Data in this exercise: Begin

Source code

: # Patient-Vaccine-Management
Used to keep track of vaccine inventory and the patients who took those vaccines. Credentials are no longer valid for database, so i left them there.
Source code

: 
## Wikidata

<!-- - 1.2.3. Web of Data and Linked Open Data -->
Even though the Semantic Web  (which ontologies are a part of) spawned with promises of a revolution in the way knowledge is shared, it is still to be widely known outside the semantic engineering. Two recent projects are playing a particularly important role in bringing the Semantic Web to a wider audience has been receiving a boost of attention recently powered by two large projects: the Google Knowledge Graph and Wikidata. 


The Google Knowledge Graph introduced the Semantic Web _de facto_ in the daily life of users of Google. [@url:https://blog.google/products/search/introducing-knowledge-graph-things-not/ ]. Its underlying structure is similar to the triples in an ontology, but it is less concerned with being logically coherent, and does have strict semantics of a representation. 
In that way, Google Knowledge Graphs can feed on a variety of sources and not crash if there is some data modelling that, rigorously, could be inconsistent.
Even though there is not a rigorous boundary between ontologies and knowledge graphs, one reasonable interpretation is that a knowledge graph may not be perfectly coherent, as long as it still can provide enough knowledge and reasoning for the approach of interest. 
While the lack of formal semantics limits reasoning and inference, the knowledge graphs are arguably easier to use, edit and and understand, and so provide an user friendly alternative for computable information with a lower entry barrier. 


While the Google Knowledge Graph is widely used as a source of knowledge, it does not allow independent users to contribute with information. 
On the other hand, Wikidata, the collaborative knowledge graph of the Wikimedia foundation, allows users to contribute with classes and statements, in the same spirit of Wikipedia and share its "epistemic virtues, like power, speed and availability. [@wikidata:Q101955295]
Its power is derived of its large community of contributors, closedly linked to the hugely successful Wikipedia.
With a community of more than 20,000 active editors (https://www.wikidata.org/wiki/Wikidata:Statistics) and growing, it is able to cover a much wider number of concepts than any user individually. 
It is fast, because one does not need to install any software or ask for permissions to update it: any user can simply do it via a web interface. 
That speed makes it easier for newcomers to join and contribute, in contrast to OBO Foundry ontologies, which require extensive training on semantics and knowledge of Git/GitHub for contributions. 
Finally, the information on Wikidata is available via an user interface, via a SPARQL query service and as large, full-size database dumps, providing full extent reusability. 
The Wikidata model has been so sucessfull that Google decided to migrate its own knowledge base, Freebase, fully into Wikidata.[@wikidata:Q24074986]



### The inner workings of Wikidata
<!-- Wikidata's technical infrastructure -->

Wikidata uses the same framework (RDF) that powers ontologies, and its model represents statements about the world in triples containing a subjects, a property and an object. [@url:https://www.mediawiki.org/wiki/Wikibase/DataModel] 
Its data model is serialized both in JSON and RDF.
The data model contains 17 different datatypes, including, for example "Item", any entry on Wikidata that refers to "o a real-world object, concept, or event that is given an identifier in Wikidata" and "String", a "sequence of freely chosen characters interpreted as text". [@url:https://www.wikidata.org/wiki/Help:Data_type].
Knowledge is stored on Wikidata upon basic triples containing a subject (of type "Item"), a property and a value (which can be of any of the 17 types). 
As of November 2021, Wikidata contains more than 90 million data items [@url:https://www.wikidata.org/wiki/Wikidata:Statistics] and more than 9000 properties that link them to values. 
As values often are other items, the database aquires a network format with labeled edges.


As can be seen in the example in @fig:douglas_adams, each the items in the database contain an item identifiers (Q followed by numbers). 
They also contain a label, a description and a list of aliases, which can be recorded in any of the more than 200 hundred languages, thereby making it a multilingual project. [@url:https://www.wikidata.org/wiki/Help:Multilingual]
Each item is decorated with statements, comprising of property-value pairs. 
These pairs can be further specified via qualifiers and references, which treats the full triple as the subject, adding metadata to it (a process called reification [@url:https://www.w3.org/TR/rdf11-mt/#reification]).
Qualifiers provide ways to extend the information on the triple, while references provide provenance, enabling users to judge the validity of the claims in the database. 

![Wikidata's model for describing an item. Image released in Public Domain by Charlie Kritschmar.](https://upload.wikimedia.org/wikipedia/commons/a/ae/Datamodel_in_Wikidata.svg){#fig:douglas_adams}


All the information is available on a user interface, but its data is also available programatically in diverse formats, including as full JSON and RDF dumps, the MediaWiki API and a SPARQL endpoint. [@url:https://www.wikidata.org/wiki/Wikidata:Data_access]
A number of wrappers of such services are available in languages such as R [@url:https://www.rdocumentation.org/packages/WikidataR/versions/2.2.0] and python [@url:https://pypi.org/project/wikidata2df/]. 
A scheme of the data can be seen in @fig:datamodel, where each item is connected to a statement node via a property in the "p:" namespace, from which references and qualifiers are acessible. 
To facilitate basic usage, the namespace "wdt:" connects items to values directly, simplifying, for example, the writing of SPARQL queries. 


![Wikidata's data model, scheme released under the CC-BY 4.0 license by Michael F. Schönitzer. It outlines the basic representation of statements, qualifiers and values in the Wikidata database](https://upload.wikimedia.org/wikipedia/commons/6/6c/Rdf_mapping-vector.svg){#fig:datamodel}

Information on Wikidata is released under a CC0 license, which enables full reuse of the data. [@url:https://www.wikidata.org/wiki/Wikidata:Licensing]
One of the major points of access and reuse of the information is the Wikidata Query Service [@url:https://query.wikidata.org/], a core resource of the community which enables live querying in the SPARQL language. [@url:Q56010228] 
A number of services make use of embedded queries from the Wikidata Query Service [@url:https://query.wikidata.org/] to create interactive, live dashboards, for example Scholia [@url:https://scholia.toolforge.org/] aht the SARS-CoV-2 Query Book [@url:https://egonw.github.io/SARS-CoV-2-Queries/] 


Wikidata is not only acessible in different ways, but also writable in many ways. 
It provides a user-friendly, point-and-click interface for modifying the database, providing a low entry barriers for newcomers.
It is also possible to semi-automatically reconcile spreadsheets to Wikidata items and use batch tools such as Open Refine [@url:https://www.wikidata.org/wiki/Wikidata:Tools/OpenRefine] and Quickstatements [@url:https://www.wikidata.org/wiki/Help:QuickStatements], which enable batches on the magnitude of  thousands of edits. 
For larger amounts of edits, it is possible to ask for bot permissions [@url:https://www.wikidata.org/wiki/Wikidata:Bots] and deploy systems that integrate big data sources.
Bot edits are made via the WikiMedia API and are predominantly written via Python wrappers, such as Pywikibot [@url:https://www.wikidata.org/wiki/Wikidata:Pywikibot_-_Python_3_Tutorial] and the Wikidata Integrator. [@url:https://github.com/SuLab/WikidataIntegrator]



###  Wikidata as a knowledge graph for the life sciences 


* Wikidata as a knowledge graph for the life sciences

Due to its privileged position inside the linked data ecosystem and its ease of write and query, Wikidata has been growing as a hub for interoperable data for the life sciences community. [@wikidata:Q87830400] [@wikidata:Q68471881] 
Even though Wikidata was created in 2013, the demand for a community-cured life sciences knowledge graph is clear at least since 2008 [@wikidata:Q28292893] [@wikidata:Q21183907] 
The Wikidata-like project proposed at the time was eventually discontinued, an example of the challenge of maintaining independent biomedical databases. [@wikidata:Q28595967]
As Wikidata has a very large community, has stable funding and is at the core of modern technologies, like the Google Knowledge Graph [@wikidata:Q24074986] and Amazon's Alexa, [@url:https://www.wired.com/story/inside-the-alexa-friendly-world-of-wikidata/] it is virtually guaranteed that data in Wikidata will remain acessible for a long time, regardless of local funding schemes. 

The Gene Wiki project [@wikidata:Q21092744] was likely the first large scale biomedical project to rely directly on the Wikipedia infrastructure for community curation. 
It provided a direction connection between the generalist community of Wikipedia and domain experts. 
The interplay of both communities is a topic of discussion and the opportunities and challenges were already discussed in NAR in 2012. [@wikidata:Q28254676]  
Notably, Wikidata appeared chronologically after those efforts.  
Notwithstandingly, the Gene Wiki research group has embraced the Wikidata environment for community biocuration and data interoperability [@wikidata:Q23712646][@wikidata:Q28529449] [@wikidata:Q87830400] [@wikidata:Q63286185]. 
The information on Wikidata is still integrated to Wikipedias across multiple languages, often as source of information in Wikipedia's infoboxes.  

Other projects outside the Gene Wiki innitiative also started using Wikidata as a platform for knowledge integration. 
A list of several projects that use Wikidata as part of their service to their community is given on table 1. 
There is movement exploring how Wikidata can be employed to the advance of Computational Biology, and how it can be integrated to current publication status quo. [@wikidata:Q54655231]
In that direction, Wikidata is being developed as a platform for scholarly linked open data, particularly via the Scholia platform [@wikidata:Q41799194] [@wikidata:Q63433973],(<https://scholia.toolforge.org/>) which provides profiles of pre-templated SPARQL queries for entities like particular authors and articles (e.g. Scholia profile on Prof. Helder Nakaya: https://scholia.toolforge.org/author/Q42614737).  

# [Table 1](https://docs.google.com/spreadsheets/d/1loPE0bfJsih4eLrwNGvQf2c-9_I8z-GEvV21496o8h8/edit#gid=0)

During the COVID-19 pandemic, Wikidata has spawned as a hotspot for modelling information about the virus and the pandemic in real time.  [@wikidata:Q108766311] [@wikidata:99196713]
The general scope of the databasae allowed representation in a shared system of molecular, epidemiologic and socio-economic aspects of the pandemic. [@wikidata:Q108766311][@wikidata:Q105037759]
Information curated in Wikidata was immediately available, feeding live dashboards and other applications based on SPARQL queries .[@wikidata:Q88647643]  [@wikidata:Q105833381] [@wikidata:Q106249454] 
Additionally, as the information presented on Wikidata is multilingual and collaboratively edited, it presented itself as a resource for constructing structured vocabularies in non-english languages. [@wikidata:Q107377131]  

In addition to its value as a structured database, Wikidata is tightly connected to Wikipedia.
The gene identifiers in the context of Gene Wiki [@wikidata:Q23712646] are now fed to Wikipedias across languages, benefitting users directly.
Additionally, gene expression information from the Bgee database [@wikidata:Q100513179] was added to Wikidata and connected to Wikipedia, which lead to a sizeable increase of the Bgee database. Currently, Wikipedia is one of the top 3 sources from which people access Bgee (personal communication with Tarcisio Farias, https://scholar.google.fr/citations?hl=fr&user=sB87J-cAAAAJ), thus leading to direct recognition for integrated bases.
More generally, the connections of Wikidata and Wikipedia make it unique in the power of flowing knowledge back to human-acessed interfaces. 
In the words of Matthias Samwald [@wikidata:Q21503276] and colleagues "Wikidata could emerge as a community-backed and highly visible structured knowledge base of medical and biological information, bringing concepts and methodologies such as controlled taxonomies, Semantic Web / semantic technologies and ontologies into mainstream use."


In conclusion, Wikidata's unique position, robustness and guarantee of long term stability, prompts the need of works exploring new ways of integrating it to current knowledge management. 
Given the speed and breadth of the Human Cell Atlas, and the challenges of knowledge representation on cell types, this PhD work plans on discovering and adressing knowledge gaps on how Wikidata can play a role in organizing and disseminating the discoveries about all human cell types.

Data in this exercise: End

**Instructions to follow**:
Extract, please, the lines from the start of the entries above through the one with "While the Google", both included, reproducing each exactly and adding nothing.

**Task answer**:
Source code

: # Patient-Vaccine-Management
Used to keep track of vaccine inventory and the patients who took those vaccines. Credentials are no longer valid for database, so i left them there.
Source code

: 
## Wikidata

<!-- - 1.2.3. Web of Data and Linked Open Data -->
Even though the Semantic Web  (which ontologies are a part of) spawned with promises of a revolution in the way knowledge is shared, it is still to be widely known outside the semantic engineering. Two recent projects are playing a particularly important role in bringing the Semantic Web to a wider audience has been receiving a boost of attention recently powered by two large projects: the Google Knowledge Graph and Wikidata. 


The Google Knowledge Graph introduced the Semantic Web _de facto_ in the daily life of users of Google. [@url:https://blog.google/products/search/introducing-knowledge-graph-things-not/ ]. Its underlying structure is similar to the triples in an ontology, but it is less concerned with being logically coherent, and does have strict semantics of a representation. 
In that way, Google Knowledge Graphs can feed on a variety of sources and not crash if there is some data modelling that, rigorously, could be inconsistent.
Even though there is not a rigorous boundary between ontologies and knowledge graphs, one reasonable interpretation is that a knowledge graph may not be perfectly coherent, as long as it still can provide enough knowledge and reasoning for the approach of interest. 
While the lack of formal semantics limits reasoning and inference, the knowledge graphs are arguably easier to use, edit and and understand, and so provide an user friendly alternative for computable information with a lower entry barrier. 


While the Google Knowledge Graph is widely used as a source of knowledge, it does not allow independent users to contribute with information. 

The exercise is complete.